The process is already well under way. In the 18 months since he started work, he has spoken to a number of senior film industry figures, including the producer, Lord Puttnam, raised a development budget of £100,000 and has producers, scriptwriters and casting directors on retainers. He also has a director - the Hungarian Gabor Herendi - and the hunt is on for a leading man. He says that Adrian Broudie, of The Pianist fame, loved the script but ultimately said no because he was reluctant to be typecast in Jewish roles. But Zissman is confident that he will find his star. "It won't be Tom Hanks or Colin Firth but we're looking for someone who is talented and on the way up," he says.

He is also optimistic about funding.

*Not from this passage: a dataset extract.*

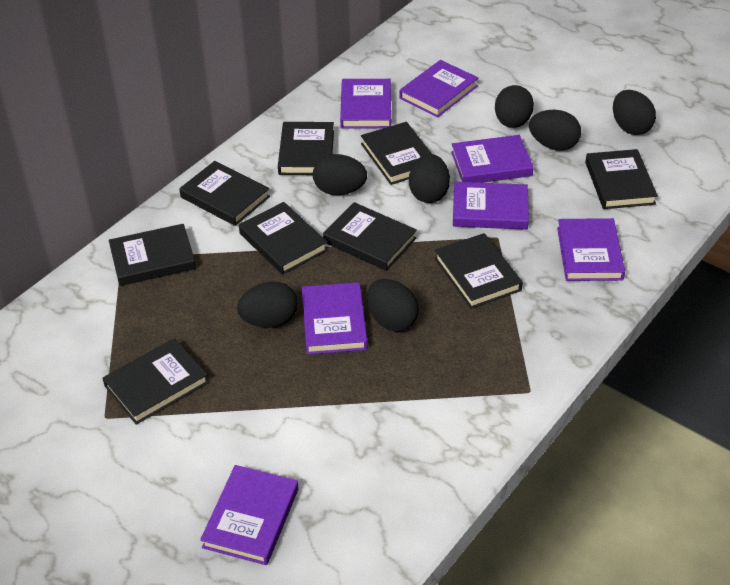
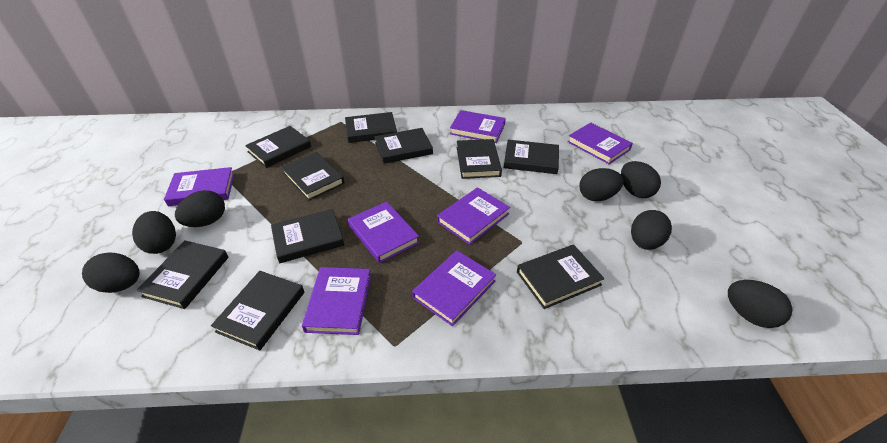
black book: 9 -> 10

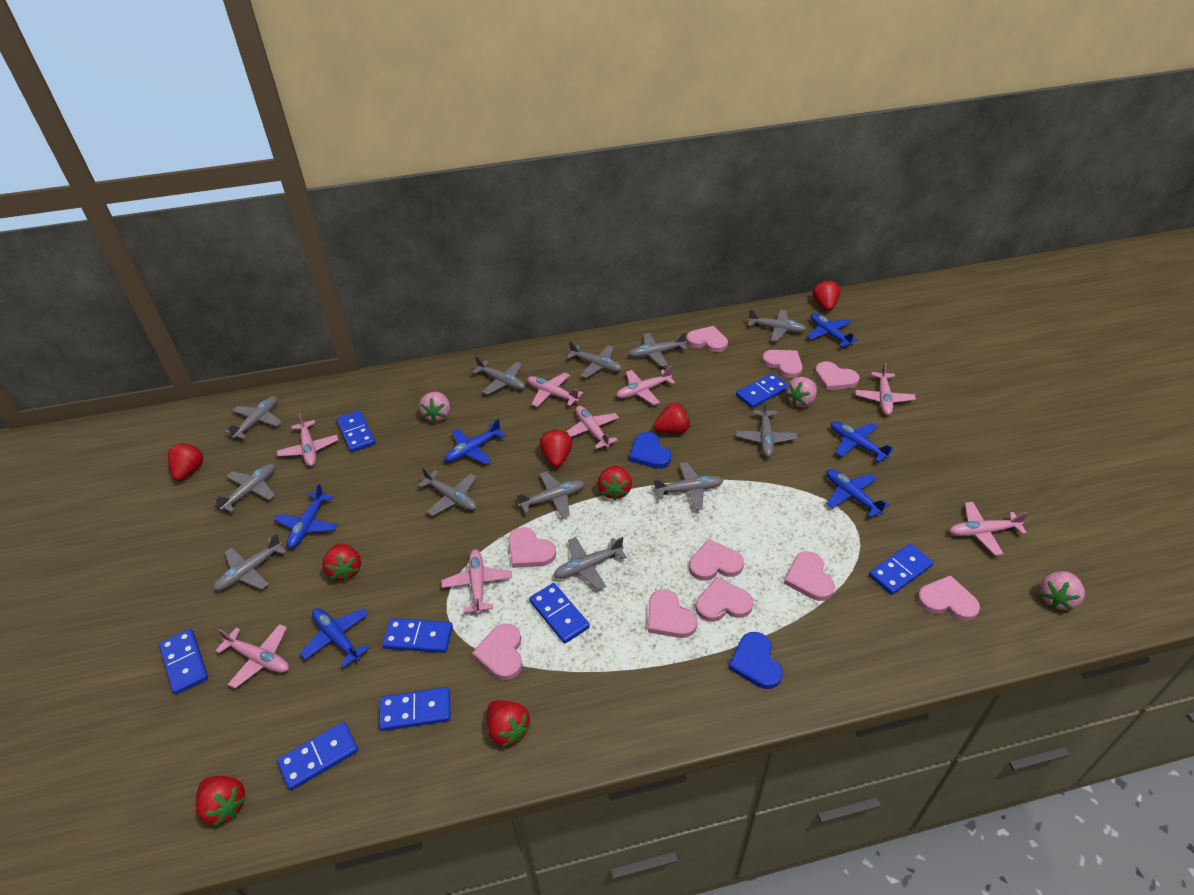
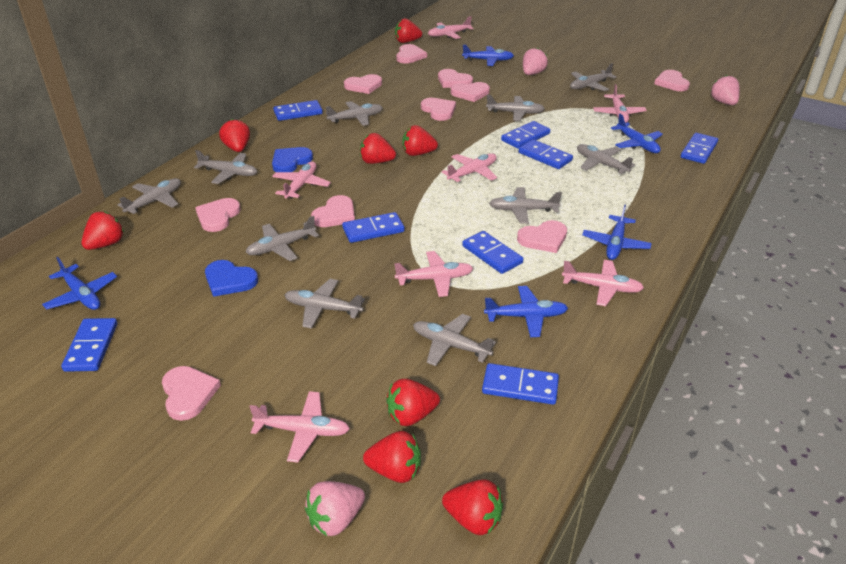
blue plane: 6 -> 5
grey plane: 12 -> 10
pink plane: 8 -> 7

The budget has been estimated at
$6 million. He has secured a subsidy of $2 million from the government in Hungary, where the film will be shot, which leaves $4 million to be raised from private investors.

"We're going to ask wealthy people, probably Jewish, who are supportive of the concept. When people say: 'I don't invest in films', I say to them: "It's an investment into the story of Zionism told in a way that is made for a wider audience and not just a Jewish one'. If we can't take $4 million worldwide, there's a problem somewhere, so investors should at least get their money back. Whether we make a big profit depends how good the movie is and what the critics say about it."

He emphasises that the film will not be overtly political. In fact, he sees it as something of a love story, not just about Herzl's passion for Zionism and the Jewish people, but also the painful choice he had to make between the two women in his life.

And he does not think that Israel's unpopularity will stop the film being made. "This is not about the Israel-Palestine conflict - that would have been far more difficult to make. We asked our American casting director whether there would be resistance among actors, and he said, absolutely not."

Zissman is certainly no stranger to getting things done. He presided over the family retail business for many years while he became prominent in local government with the Conservatives, culminating in his election as Lord Mayor of Birmingham in 1990. He was also the head of an NHS Trust, and headed the team which developed the second city's International Convention Centre and Symphony Hall.

But why is he so determined to bring this particular project to fruition? "Because Israel came out of a vision of Herzl's and that should be marked. My grandchildren's generation don't know who he was. They think Israel was the result of the Holocaust; that it was some kind of consolation prize for the Jewish people. The Holocaust certainly hastened the process but the real reason why Israel is here now is Herzl."

He adds: "If people can understand how the dream of a Jewish national home came about and why, then that would be a very good thing. In a way, although on a much smaller scale, I have the same ambition as he did, although I'm not founding a country, I'm just trying to get a movie made."